Несчастный старик замотал головой.

— Нет, матушка: водочки дай! Дай водочки! — проговорил он.

Матушка поспешно пошла и сама принесла ему целый стакан.

Михайло Евплов выпил его дрожащими губами из ее рук. Она после того хотела было подать ему кусок пирога, но он молча отвел его руками.

— Сведите его в людскую, да чтобы он не сделал там. чего-нибудь над собой — я с тебя спрошу, — сказал отец Кирьяну.

Тот с Гришкой хотел было поднять Михаила, но он не дался им и повалился отцу в ноги..

— Батюшки, благодетели мои! Не оставьте меня, несчастного! — стонал он.

— О старый дурак!
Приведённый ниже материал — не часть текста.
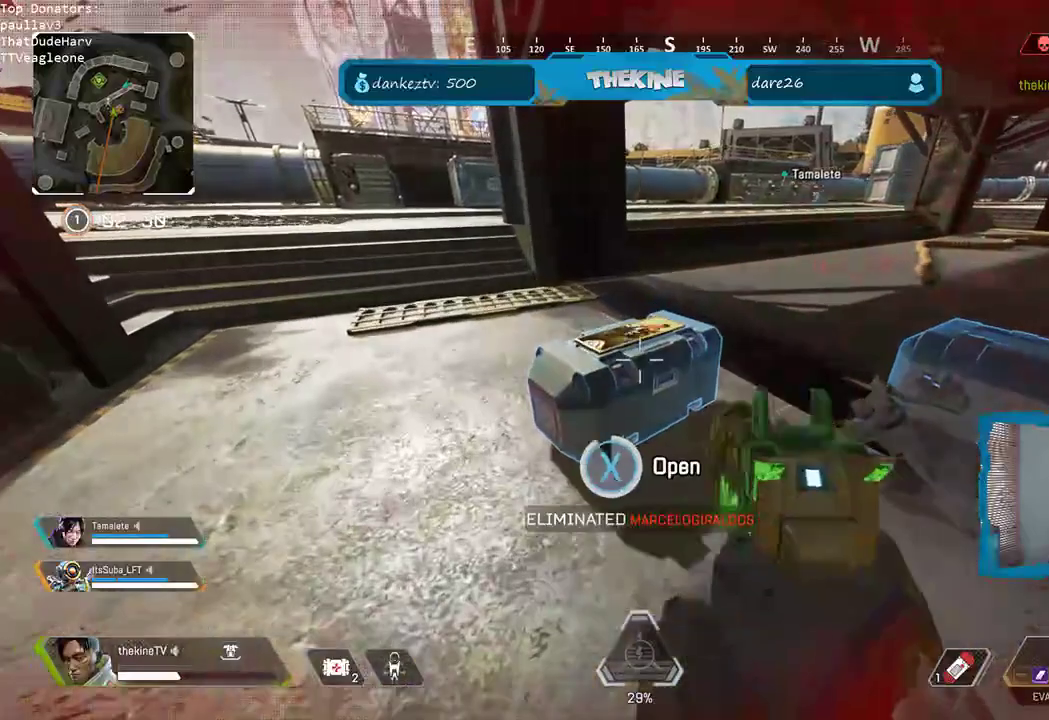
{"dt_ms": 500, "buttons": [], "left_stick": "down", "right_stick": "center", "events": [[50, "X", "up"], [67, "left_stick", "down"], [117, "right_stick", "down"], [233, "right_stick", "center"], [300, "left_stick", "center"], [367, "left_stick", "up"], [483, "left_stick", "down"]]}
Сказано, что не оставят — Бога только гневит, — вспылил отец, между тем как у него у самого текли по щекам слезы.

— И ее, злодейку, накажите, и ее! — бормотал Михайло Евплов, ползая по полу и хватая отца за ноги.

— И ее накажут! Отведите его! — говорил тот, едва сдерживая себя.

Гришка и Кирьян подняли, наконец, бедного старика и увели.

Меня вскоре после этого послали спать, но я долго еще слышал из своей маленькой комнаты, что отец и мать разговаривали.

— Поджог! — говорил тот своим отрывистым тоном.

— Господи помилуй! — восклицала на это матушка. — Невестушка... сынок... — повторял несколько раз отец.

— Боже Ты мой, Царица Небесная! — говорила матушка.

III

Проснувшись на другой день поутру, я услышал по всему дому какое-то шушуканье и торопливую хлопотню. Гришка-поваренок, между прочею своею службою обязанный меня одевать, пришел, по обыкновению, с сапогами в руках и с глупо форсистой рожей остановился у косяка.

— Что там такое шумят? — спросил я его.

— Папенька ваш в город уехали-с, — отвечал он, почему-то еще гордее поднимая голову.

Я всегда был очень доволен, когда отец куда-нибудь уезжал: его суровость, его желчное и постоянно раздраженное состояние духа, готовое каждую минуту вспыхнуть, пугали меня, а потому и на этот раз, исполнившись мгновенно овладевшим мною восторгом, я начал перевертываться на постели на спину, на грудь и задрыгал ногами, приговаривая:

— Зачем он уехал, зачем?

— Не знаю-с! — отвечал Гришка и, наскучив, вероятно, стоять передо мной, сдернул с меня одеяло и урезонивал меня:

— Перестаньте баловать-то!.. Надевайте сапожки-то!.. Мне стряпать пора.

— Я сегодня приду к тебе в кухню, приду... приду... — напевал я.

— Я сегодня не в кухне стряпаю, а у бабушки Афимьи, — отвечал Гришка и самолюбиво закинул свое рыло в сторону.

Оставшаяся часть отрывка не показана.